Merge pull request #199057 from Blackmist/batch-day-of

GitHubber17 · web-flow · commit ced23e7e2dd5 · 2022-05-24T09:53:01.000-07:00
Batch day of //Build update
diff --git a/articles/machine-learning/concept-endpoints.md b/articles/machine-learning/concept-endpoints.md
@@ -10,7 +10,7 @@ ms.author: seramasu
 author: rsethur
 ms.reviewer: larryfr
 ms.custom: devplatv2, ignite-fall-2021, event-tier1-build-2022
-ms.date: 04/29/2022
+ms.date: 05/24/2022
 #Customer intent: As an MLOps administrator, I want to understand what a managed endpoint is and why I need it.
 ---
 
@@ -89,7 +89,7 @@ Traffic allocation can be used to do safe rollout blue/green deployments by bala
 
 :::image type="content" source="media/concept-endpoints/endpoint-concept.png" alt-text="Diagram showing an endpoint splitting traffic to two deployments.":::
 
-Traffic to one deployment can also be mirrored (copied) to another deployment. Mirroring is useful when you want to test for things like response latency or error conditions without impacting live clients. For example, a blue/green deployment where 100% of the traffic is routed to blue and a 10% is mirrored to green. With mirroring, the results of the traffic to the green deployment aren't returned to the clients but metrics and logs are collected. Mirror traffic functionality is a __preview__ feature.
+Traffic to one deployment can also be mirrored (copied) to another deployment. Mirroring is useful when you want to test for things like response latency or error conditions without impacting live clients. For example, a blue/green deployment where 100% of the traffic is routed to blue and a 10% is mirrored to the green deployment. With mirroring, the results of the traffic to the green deployment aren't returned to the clients but metrics and logs are collected. Mirror traffic functionality is a __preview__ feature.
 
 :::image type="content" source="media/concept-endpoints/endpoint-concept-mirror.png" alt-text="Diagram showing an endpoint mirroring traffic to a deployment.":::
 
@@ -204,13 +204,15 @@ You can [override compute resource settings](how-to-use-batch-endpoint.md#config
 
 You can use the following options for input data when invoking a batch endpoint:
 
-- Azure Machine Learning registered datasets - for more information, see [Create Azure Machine Learning datasets](how-to-train-with-datasets.md), which uses SDK v1.
+- Cloud data - Either a path on Azure Machine Learning registered datastore, a reference to Azure Machine Learning registered V2 data asset, or a public URI. For more information, see [Connect to data with the Azure Machine Learning studio](how-to-connect-data-ui.md)
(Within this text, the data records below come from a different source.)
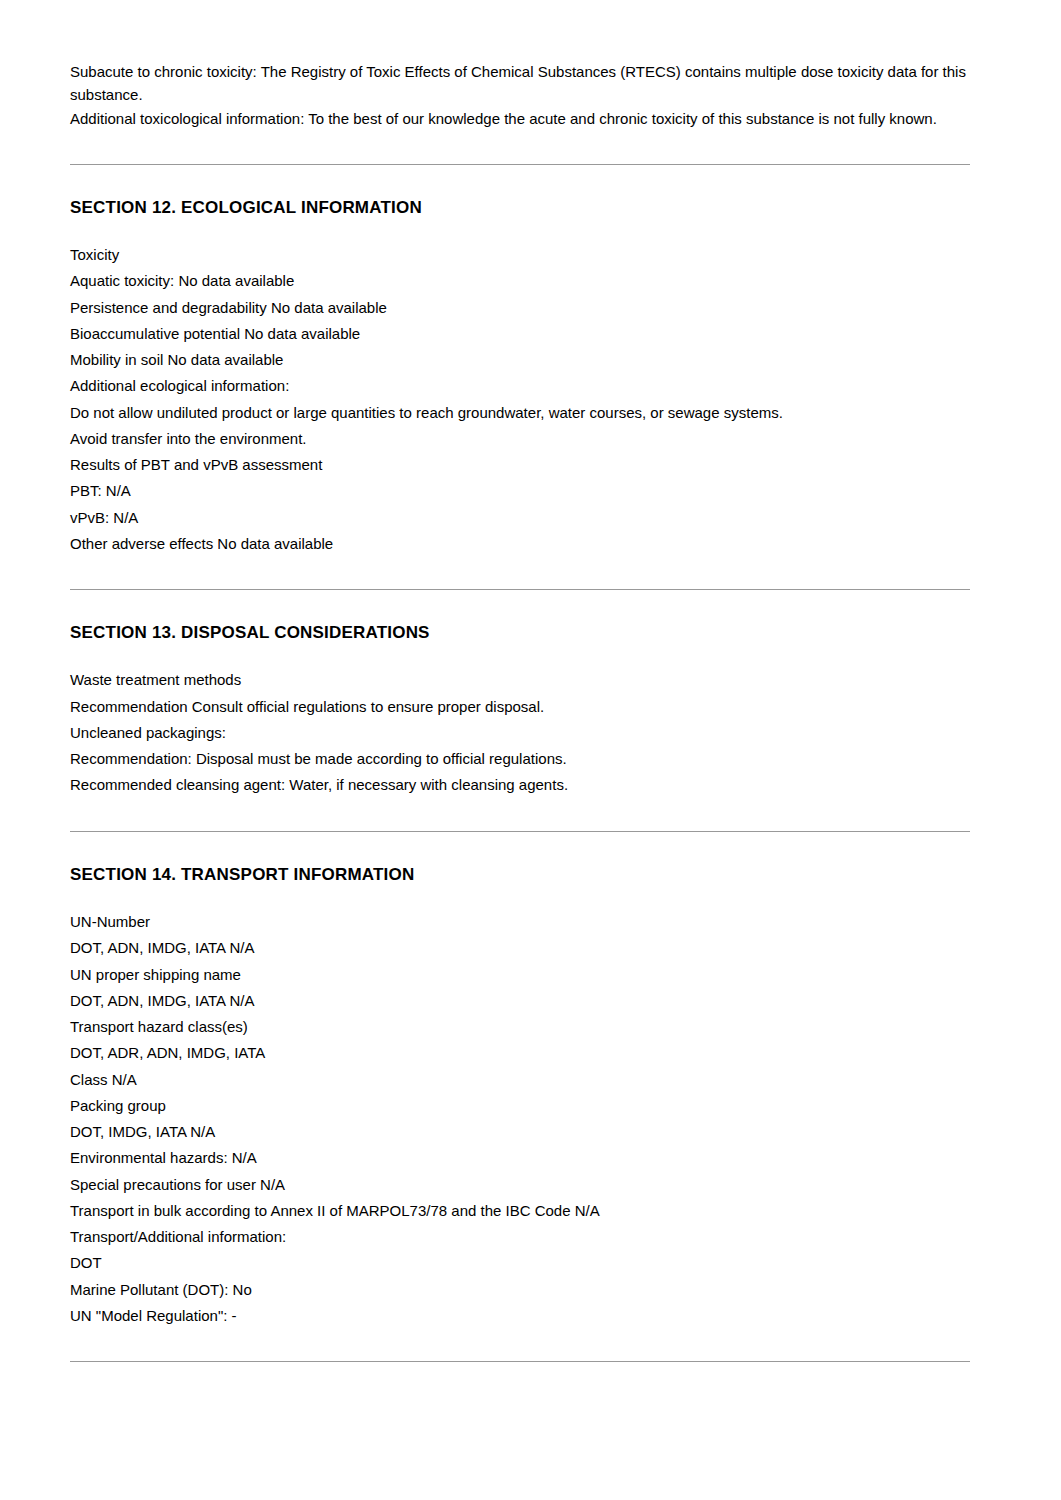Subacute to chronic toxicity: The Registry of Toxic Effects of Chemical Substances (RTECS) contains multiple dose toxicity data for this substance.
Additional toxicological information: To the best of our knowledge the acute and chronic toxicity of this substance is not fully known.
SECTION 12. ECOLOGICAL INFORMATION
Toxicity
Aquatic toxicity: No data available
Persistence and degradability No data available
Bioaccumulative potential No data available
Mobility in soil No data available
Additional ecological information:
Do not allow undiluted product or large quantities to reach groundwater, water courses, or sewage systems.
Avoid transfer into the environment.
Results of PBT and vPvB assessment
PBT: N/A
vPvB: N/A
Other adverse effects No data available
SECTION 13. DISPOSAL CONSIDERATIONS
Waste treatment methods
Recommendation Consult official regulations to ensure proper disposal.
Uncleaned packagings:
Recommendation: Disposal must be made according to official regulations.
Recommended cleansing agent: Water, if necessary with cleansing agents.
SECTION 14. TRANSPORT INFORMATION
UN-Number
DOT, ADN, IMDG, IATA N/A
UN proper shipping name
DOT, ADN, IMDG, IATA N/A
Transport hazard class(es)
DOT, ADR, ADN, IMDG, IATA
Class N/A
Packing group
DOT, IMDG, IATA N/A
Environmental hazards: N/A
Special precautions for user N/A
Transport in bulk according to Annex II of MARPOL73/78 and the IBC Code N/A
Transport/Additional information:
DOT
Marine Pollutant (DOT): No
UN "Model Regulation": -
+- Data stored locally - it will be automatically uploaded to the Azure ML registered datastore and passed to the batch endpoint.
 
-    > [!NOTE]
-    > Currently V1 FileDataset is supported for batch endpoint, and we will enable V2 data assets in the future. For more information on V2 data assets, see [Work with data using SDK v2 (preview)](how-to-use-data.md). For more information on the new V2 experience, see [What is v2](concept-v2.md).
+> [!NOTE]
+> - If you are using existing V1 FileDataset for batch endpoint, we recommend migrating them to V2 data assets and refer to them directly when invoking batch endpoints. Currently only data assets of type `uri_folder` or `uri_file` are supported. Batch endpoints created with GA CLIv2 (2.4.0 and newer) or GA REST API (2022-05-01 and newer) will not support V1 Dataset.
+> - You can also extract the URI or path on datastore extracted from V1 FileDataset by using `az ml dataset show` command with `--query` parameter and use that information for invoke.
+> - While Batch endpoints created with earlier APIs will continue to support V1 FileDataset, we will be adding further V2 data assets support with the latest API versions for even more usability and flexibility. For more information on V2 data assets, see [Work with data using SDK v2 (preview)](how-to-use-data.md). For more information on the new V2 experience, see [What is v2](concept-v2.md).
 
-- Cloud data - Either a public data URI or data path in datastore. For more information, see [Connect to data with the Azure Machine Learning studio](how-to-connect-data-ui.md)
-- Data stored locally
+For more information on supported input options, see [Batch scoring with batch endpoint](how-to-use-batch-endpoint.md#invoke-the-batch-endpoint-with-different-input-options).
 
 For more information on supported input options, see [Batch scoring with batch endpoint](how-to-use-batch-endpoint.md#invoke-the-batch-endpoint-with-different-input-options).
 
@@ -219,7 +221,8 @@ Specify the storage output location to any datastore and path. By default, batch
 ### Security
 
 - Authentication: Azure Active Directory Tokens
-- SSL by default for endpoint invocation
+- SSL: enabled by default for endpoint invocation
+- VNET support: Batch endpoints support ingress protection. A batch endpoint with ingress protection will accept scoring requests only from hosts inside a virtual network but not from the public internet. A batch endpoint that is created in a private-link enabled workspace will have ingress protection. To create a private-link enabled workspace, see [Create a secure workspace](tutorial-create-secure-workspace.md).
 
 ## Next steps
 
diff --git a/articles/machine-learning/how-to-deploy-batch-with-rest.md b/articles/machine-learning/how-to-deploy-batch-with-rest.md
@@ -1,5 +1,5 @@
 ---
-title: "Deploy models using batch endpoints with REST APIs (preview)"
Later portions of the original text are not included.